4.3 Strengths and Limitations

To the best of our knowledge, this is the first systematic and meta-analysis providing the efficacy of HIIT on cardiorespiratory fitness and glycemic parameters such as HbA1C, 24-h mean glucose levels, and fasting glucose in adults with T1DM. Furthermore, the use of two major databases for the search and the extensive analysis (study selection, data collection, risk of bias assessment) by two independent researchers are other strengths to consider. The major limitation of this study is that the findings should be interpreted with caution due to the small number of trials and participants included in some subgroup analyses. Further, some methodological issues such as differences in the measurement of blood glucose across the studies need to be acknowledged as a limitation. Additionally, the wider range of heterogeneity levels observed in the meta-analysis means the findings need to be considered with caution. Lastly, despite several conducted meta-regressions, not a single moderator was found to be significant.

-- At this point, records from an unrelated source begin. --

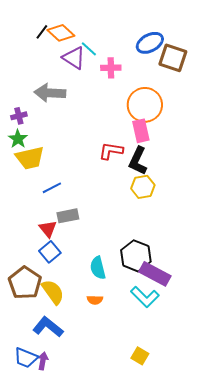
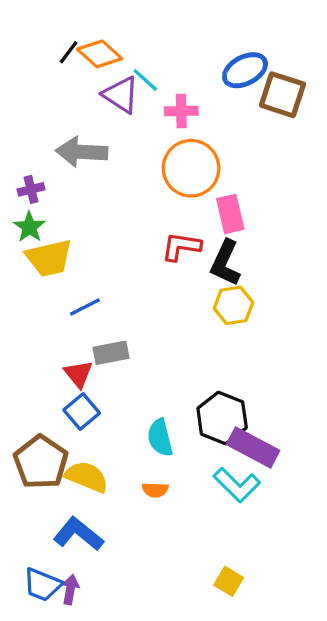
orange circle: (145, 105) -> (191, 168), moved
yellow semicircle: (53, 292) -> (87, 477), turned -32

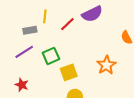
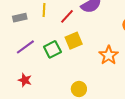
gray rectangle: (30, 30) -> (20, 18), moved
yellow square: (69, 72) -> (74, 41), moved

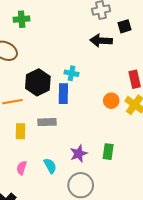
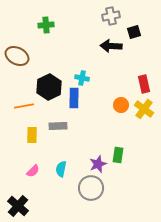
green cross: (22, 19) -> (46, 25), moved
purple star: (79, 154) -> (98, 164), moved
cyan semicircle: (50, 166) -> (61, 169), turned -140
pink semicircle: (22, 168) -> (33, 171), turned -152

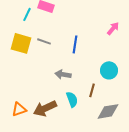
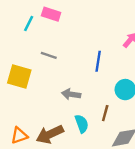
yellow square: (21, 43) -> (19, 77), moved
blue line: (75, 44) -> (98, 61), moved

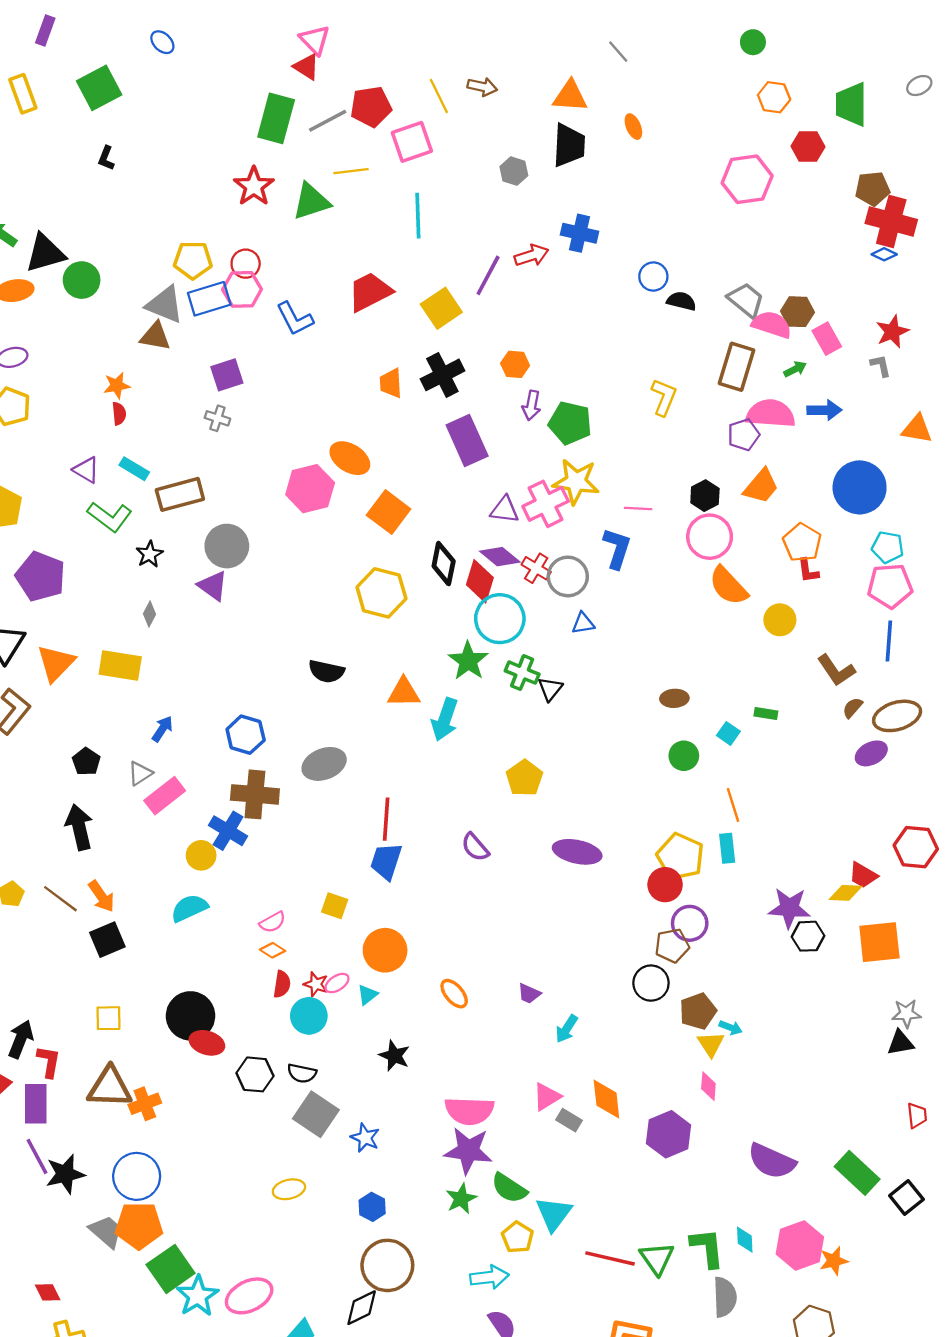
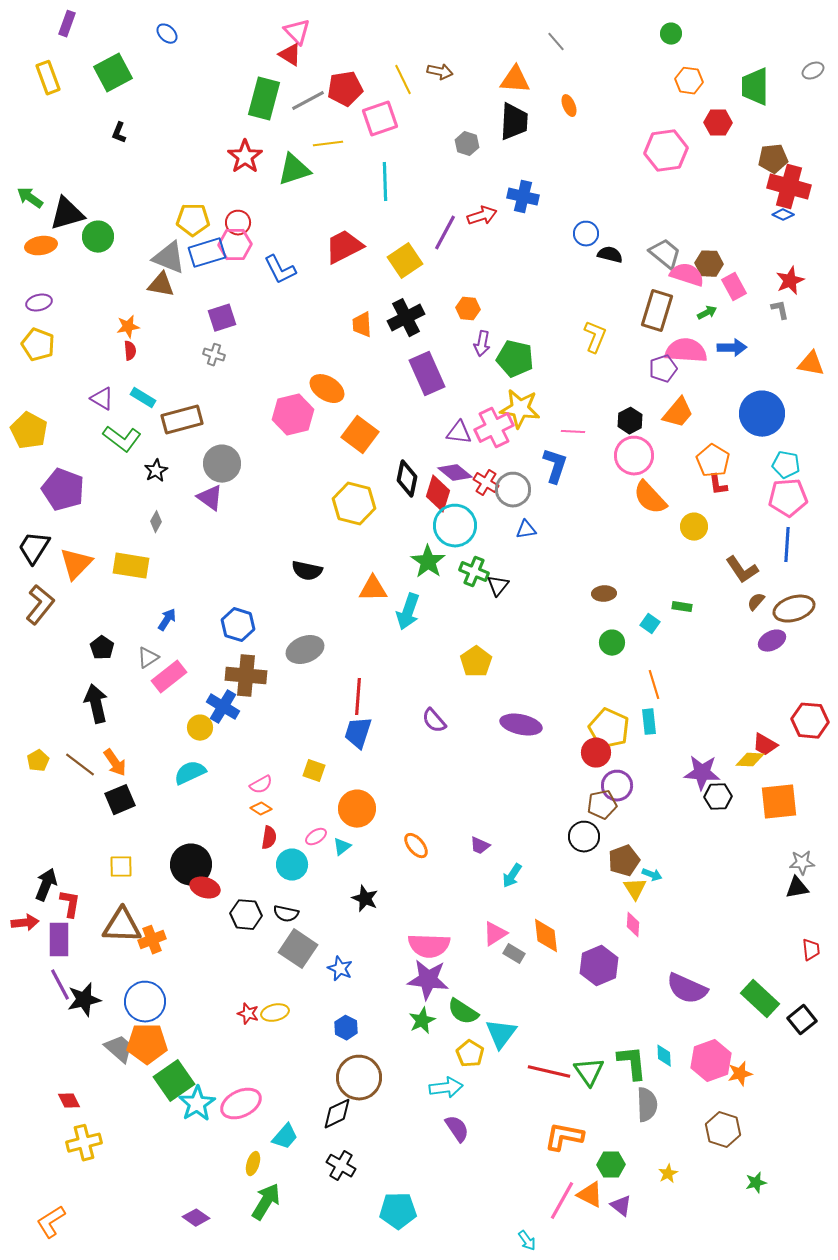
red star: (316, 984) -> (248, 1014), moved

The examination of a large number of intervention characteristics (i.e., intervention duration, session duration, work time, rest time, number of bouts intensity, modality) combined with the relatively small number of studies prevented us from conclusively identifying the most effective HIIT protocol for improving cardiorespiratory fitness and glycemic control.

5 Conclusion

Our systematic review and meta-analysis show that T1DM patients who performed a HIIT intervention significantly improved cardiorespiratory fitness and reduced their 24-h mean glucose levels but not their HbA1C and fasting glucose. Moreover, HIIT had no beneficial effect on cardiorespiratory fitness compared to MICT. Lastly, contrary to our expectations, there was no impact of HIIT characteristics (i.e., intervention duration, session duration, work time, rest time, number of bouts, and intensity) on cardiorespiratory fitness and glycemic parameters. Nevertheless, the limited number of studies and sample size precludes definitive conclusions. This review offers promising evidence suggesting the potential benefits of HIIT for T1DM patients. However, guidelines for the most effective protocol, duration of activity, and type of activity still remain unclear. Future studies should continue to explore the effects of HIIT in T1DM patients through more RCTs, larger sample sizes, and longer durations. Additionally, consideration of individual patient characteristics, constant monitoring of blood glucose levels, adequate nutrition, and optimal insulin dosing are crucial when implementing HIIT protocols. Moreover, exploring sex differences after HIIT interventions in patients with T1DM will contribute to a more comprehensive understanding of sex-specific mechanisms, with broader implications for T1DM management.